KONTRAPLAK'TA PLAK KUTUM VAR
Gelelim güne... THY yetkileriyle yaptığımız buluşma iyi geçti. "Haydi bunu yapalım," dedim. Onlar da katıldılar. Şimdi göreceğiz neler yapacağımızı. Buluşmadan sonra iki büyük çanta dolusu plağı, Cihangir'de arkadaşlarımın plak dükkanı olan Kontraplak'a götürdüm. Orada kendime ait bir plak kutum var, Nublu'nun plaklarını satıyorum, ama New York'tan aldığım plakları da satmak için götürdüm. İnsanlara o kadar plağı dünyanın bir ucundan bir ucuna taşımam saçma gelebilir, ama nedense hoşuma gidiyor. Plakları paylaşmak güzel bence. Kısacası Nublu plaklarını ve diğerlerini burada bulabilirsiniz. Daha sonra Tünel'de hamburgerci açacak olan arkadaşım İzzet'i ziyarete gidiyorum. Şişhane'den yukarı çıkarken Asmalımescit'in girişinde, Helvetia ve House Cafe'nin olduğu cadde üzerindeki bir ara sokakta... İzzet dükkanını yeni açıyor, sanırım bir haftaya açılacak, harika görünüyor. Çok güzel bir iç tasarım yaptı. Dövme sanatçıları da duvarlar ve yerler için çizimler yaptı. İzzet'le birlikte lamba bakmaya gittik. Sanırım İzzet'in dükkanındaki hamburgerler, İstanbul'un en iyisi olacak. İsminin ne olacağı hâlâ belli değil; Izzy Burger ya da Easy Burger (kolay burger) olacakmış. Oradan Babylon'un ofisine gittim, arkadaşlarım Ahmet ve Cem'le sohbet ettim. Sevgili arkadaşımız Butch Morris'in sağlık durumunun iyi olmadığını konuştuk. Şu anda hastanede ve hepimiz onun durumuna çok üzülüyoruz, çünkü o bizim için çok önemli. Bizim için müzikal anlamda gerçek bir ilham kaynağı. Yakında iyileşeceğini umuyoruz. Daha sonra Tünel'deki Lale Plak'ın sahibi olan arkadaşım Hakan'ın yanına gittim. Istanbul Sessions'tan çıkan
Night Rider CD'm onda var mı diye, kontrol ettim. Vardı, sevindim. Nublu'dan birkaç CD'yi de satıyormuş, ben de ona dj Barış K'nın işlerinden bir kısmını getirdim. New York ve Avrupa'da Nublu Records'tan yayınladığımız, Barış K'nın 1970'lerden Türkçe parçalara yaptığı müthiş kayıtlarını topladığımız
İstanbul 70 CD'lerinden ve 45'lik plaklarından bıraktım ve Karaköy'den aşağıya yürüdüm. Nublu'da o geceki Istanbul Sessions konseri için ses kontrolleri yaptık. Bank Cafe'de biraz takıldık, sonra da kızkardeşimle Münferit'te yemeğe gittik. Ferit çok sevdiğim bir arkadaşım ve harika yemekler yapıyor. Ardından Babylon'da Kings of Convenience ve 123'ü dinlemeye gittim. 123'ün solisti Dilara, Nublu İstanbul'da da çalışıyor. Oradan Otto'ya gittim ve orada çalışan arkadaşlarımla sohbet ettim. Sonra da çalmak için Nublu'ya döndüm. Ve çalmaya başladık. Bizi Mini Müzikhol'ün arkasındaki isim Minas'ın harika dj seti takip etti. Nublu İstanbul'da her zaman iki konser arasında mutlaka önce ve sonra dj seti olacak. Nublu, New York'ta da böyle.
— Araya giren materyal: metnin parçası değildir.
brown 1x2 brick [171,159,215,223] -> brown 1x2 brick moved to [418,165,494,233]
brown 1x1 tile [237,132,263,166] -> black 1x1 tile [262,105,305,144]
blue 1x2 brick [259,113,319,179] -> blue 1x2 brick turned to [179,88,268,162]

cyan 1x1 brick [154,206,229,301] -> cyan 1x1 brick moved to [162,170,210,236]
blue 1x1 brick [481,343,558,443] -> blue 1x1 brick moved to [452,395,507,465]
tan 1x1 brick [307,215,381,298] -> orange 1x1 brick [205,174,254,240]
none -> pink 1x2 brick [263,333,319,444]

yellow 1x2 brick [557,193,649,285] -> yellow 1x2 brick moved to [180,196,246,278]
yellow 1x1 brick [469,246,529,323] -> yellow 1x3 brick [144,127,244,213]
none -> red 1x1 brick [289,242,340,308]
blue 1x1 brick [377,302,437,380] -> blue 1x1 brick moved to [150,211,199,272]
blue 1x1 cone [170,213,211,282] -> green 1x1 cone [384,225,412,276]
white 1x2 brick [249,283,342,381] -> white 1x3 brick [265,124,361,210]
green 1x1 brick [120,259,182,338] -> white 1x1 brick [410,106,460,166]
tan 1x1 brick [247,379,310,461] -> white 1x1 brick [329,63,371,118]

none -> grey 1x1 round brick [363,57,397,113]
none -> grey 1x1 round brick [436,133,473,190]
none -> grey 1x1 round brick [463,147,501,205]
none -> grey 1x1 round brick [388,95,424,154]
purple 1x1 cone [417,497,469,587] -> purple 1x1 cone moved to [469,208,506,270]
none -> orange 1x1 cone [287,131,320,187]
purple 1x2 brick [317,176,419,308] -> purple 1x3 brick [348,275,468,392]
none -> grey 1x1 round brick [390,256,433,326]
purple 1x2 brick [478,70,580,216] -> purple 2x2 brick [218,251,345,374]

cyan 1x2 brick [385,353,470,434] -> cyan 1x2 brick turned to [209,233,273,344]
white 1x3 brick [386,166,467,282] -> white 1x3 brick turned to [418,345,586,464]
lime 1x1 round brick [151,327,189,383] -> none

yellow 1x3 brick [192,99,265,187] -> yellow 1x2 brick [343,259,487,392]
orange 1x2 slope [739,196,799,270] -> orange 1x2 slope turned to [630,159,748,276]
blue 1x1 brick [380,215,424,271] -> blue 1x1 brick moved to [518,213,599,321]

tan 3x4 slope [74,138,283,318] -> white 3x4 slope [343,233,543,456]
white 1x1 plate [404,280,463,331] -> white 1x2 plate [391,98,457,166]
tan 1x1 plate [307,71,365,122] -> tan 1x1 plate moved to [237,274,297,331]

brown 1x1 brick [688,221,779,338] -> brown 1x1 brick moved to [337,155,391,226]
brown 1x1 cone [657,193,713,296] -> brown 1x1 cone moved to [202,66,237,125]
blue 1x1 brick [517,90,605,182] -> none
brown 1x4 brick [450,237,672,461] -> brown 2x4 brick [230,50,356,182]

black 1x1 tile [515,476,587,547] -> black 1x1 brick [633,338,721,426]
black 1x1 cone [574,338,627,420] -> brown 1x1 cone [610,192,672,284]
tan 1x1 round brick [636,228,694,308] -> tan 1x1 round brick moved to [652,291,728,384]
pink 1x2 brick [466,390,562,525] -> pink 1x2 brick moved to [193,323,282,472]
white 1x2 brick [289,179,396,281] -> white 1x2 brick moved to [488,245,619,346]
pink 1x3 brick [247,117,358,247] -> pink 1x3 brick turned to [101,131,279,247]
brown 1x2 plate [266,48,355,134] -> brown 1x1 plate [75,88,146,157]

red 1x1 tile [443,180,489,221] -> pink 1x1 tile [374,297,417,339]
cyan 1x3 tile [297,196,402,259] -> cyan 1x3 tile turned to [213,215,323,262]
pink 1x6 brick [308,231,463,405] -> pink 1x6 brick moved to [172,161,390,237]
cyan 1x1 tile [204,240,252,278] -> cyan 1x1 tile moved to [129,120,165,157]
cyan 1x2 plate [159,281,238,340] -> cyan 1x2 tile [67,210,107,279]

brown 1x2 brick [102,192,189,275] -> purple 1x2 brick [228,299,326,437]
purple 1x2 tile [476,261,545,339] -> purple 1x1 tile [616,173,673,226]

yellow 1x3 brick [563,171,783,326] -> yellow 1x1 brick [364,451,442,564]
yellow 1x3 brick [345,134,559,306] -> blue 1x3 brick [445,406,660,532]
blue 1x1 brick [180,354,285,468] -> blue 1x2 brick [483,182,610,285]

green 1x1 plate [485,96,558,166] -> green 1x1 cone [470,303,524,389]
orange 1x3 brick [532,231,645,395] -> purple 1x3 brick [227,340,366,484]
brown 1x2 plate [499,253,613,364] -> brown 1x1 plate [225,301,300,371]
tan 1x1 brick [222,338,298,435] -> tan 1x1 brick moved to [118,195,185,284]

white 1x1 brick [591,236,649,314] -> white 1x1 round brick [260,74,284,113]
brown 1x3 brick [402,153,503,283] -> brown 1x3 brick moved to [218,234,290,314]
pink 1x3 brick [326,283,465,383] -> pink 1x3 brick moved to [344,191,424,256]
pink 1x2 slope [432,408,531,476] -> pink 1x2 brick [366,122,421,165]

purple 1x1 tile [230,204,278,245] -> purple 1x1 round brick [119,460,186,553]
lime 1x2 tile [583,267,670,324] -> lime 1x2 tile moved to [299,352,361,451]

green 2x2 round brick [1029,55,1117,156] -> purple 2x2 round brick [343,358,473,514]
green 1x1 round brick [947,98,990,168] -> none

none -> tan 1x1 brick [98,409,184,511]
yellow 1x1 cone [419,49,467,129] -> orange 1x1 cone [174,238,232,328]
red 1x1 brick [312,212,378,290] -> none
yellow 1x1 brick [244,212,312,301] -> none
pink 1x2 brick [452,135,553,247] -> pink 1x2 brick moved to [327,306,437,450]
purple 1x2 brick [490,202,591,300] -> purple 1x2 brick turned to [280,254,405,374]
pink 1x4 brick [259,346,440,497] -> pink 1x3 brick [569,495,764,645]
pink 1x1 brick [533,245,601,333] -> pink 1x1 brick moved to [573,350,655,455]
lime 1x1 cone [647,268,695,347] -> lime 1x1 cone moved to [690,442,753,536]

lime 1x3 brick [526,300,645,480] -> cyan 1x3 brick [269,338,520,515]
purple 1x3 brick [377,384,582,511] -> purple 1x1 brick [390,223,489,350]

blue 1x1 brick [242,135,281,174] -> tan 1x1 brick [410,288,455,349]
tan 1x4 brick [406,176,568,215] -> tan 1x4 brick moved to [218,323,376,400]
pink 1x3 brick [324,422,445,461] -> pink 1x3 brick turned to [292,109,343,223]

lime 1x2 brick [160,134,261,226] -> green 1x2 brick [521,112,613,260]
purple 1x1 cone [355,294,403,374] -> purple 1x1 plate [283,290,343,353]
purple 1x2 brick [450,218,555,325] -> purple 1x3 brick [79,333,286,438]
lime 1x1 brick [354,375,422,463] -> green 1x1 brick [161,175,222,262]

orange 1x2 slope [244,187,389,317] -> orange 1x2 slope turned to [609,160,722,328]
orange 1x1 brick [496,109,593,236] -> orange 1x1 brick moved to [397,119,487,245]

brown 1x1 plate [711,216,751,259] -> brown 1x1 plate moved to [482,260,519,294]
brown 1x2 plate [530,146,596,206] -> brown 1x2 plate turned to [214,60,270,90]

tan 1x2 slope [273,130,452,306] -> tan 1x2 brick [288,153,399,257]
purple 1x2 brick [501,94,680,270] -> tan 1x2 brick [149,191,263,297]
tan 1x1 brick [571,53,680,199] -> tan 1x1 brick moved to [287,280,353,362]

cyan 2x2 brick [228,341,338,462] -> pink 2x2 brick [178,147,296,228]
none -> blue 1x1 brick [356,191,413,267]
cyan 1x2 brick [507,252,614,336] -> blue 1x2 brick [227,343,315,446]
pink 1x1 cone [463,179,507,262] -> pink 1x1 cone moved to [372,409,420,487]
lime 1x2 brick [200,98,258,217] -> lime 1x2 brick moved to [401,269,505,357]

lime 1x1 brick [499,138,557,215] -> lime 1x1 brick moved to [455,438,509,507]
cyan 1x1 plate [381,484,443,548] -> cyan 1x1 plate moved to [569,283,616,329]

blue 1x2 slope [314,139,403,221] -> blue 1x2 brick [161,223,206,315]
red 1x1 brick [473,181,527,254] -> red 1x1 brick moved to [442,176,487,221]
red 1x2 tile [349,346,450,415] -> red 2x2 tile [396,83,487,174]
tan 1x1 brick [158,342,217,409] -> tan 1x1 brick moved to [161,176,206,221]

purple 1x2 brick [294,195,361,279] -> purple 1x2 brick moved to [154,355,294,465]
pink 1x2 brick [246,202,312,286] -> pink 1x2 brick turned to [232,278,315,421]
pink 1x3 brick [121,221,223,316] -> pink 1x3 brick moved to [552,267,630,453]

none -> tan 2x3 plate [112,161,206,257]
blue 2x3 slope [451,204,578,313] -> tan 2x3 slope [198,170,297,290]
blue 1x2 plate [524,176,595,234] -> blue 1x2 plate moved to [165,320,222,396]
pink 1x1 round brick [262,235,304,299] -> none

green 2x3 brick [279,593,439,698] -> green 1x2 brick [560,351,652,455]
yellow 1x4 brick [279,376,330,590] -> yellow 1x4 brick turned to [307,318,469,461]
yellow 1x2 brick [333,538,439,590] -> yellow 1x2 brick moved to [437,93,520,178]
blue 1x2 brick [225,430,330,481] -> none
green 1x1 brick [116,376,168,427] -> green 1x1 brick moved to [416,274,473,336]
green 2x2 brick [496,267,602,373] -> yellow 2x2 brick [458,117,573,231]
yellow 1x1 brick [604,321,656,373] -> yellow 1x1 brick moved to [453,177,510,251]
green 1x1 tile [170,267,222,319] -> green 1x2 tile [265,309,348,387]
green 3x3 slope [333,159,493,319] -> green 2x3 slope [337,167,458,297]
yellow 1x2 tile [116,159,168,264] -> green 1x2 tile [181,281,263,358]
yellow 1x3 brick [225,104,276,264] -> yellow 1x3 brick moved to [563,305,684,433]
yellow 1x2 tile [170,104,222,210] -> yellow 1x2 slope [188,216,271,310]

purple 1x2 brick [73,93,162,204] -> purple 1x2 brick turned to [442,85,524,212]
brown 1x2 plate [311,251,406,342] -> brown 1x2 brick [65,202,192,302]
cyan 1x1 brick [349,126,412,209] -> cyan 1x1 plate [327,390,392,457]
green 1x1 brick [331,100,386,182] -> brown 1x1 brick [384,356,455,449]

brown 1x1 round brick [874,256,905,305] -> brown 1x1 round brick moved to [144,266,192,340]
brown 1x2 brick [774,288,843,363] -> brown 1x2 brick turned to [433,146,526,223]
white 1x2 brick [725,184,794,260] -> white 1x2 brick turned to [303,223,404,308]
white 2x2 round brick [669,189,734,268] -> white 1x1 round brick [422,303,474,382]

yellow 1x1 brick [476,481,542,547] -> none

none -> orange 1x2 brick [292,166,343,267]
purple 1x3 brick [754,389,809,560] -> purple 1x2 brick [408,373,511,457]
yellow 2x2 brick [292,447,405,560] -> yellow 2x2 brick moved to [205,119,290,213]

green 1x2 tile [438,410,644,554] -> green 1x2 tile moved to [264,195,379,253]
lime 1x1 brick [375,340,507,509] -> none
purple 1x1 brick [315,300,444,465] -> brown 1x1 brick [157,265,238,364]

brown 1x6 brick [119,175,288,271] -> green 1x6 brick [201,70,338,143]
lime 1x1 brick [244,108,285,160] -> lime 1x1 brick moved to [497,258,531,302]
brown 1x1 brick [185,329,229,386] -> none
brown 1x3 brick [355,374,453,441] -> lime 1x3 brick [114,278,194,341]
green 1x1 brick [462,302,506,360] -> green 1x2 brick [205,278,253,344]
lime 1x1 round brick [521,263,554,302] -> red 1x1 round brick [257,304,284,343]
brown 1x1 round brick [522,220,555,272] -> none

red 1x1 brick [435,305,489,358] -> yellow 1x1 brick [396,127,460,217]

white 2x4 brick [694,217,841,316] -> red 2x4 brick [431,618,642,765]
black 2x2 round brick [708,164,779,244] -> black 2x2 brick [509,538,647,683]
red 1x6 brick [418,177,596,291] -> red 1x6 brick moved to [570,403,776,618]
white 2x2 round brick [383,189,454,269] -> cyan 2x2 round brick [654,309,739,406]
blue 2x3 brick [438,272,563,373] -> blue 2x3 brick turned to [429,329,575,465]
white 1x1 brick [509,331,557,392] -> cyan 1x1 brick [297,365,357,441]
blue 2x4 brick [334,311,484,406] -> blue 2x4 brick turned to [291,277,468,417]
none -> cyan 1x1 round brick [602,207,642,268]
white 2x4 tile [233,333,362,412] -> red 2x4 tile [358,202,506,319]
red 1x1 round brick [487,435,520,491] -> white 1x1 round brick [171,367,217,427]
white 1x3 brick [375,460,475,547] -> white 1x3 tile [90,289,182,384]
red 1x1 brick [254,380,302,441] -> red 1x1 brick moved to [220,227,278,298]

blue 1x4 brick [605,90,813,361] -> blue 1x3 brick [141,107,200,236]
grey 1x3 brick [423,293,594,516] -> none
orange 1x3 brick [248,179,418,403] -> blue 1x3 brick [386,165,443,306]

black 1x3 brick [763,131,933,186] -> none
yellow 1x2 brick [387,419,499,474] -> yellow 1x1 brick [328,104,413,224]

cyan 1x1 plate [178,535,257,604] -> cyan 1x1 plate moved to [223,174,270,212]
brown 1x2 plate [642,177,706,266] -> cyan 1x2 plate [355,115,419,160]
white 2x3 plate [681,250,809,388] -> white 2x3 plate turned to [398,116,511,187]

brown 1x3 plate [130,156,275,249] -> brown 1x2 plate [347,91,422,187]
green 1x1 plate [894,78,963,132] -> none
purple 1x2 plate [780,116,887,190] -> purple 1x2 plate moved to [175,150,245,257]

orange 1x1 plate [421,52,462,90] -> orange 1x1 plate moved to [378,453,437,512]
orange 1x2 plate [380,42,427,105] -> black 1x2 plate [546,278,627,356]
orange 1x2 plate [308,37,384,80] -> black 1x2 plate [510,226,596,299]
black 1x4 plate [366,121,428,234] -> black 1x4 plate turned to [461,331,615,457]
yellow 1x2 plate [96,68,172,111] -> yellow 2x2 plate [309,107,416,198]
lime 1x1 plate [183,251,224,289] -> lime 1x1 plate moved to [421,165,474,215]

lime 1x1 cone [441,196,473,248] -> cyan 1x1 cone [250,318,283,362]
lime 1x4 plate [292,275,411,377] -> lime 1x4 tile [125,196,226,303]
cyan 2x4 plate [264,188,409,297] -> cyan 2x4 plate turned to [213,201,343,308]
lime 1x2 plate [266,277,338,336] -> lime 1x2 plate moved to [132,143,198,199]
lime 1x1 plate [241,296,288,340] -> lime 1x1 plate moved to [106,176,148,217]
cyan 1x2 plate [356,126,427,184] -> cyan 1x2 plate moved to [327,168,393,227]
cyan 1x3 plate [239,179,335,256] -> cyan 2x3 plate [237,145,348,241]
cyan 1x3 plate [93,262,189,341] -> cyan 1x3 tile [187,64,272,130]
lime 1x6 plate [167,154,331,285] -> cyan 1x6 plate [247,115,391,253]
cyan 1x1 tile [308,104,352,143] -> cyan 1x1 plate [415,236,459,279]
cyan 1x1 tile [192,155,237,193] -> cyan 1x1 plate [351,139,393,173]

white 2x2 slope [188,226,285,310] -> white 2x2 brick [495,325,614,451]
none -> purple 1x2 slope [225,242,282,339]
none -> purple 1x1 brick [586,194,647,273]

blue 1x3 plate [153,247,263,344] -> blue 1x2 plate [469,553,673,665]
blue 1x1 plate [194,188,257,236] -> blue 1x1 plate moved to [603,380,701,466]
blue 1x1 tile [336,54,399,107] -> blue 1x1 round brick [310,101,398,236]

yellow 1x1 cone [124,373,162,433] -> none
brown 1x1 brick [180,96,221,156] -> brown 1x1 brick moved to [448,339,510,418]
SABAHA KARŞI BOL DOMATESLİ KAŞARLI TOST
Sabah 03.00'e kadar çaldık ve acıktık. Küçük Otto'da birkaç arkadaşımı görmeye gittim, hâlâ açıktı. Biraz kaldıktan sonra Taksim Meydanı'na yürüdüm. Portakal suyu içtim ve bol domatesli kaşarlı tost yedim. Sonra da uyumak için taksiye atlayıp Karaköy'e gittim. İşte bugün böyle geçti. Ama her günüm başka. Birkaç gün içinde New York'a döneceğim. Sonra Brezilya'ya gideceğim ve İstanbul'da yaptıklarımın benzerini orada yapacağım. Sonra tekrar İstanbul'a döneceğim.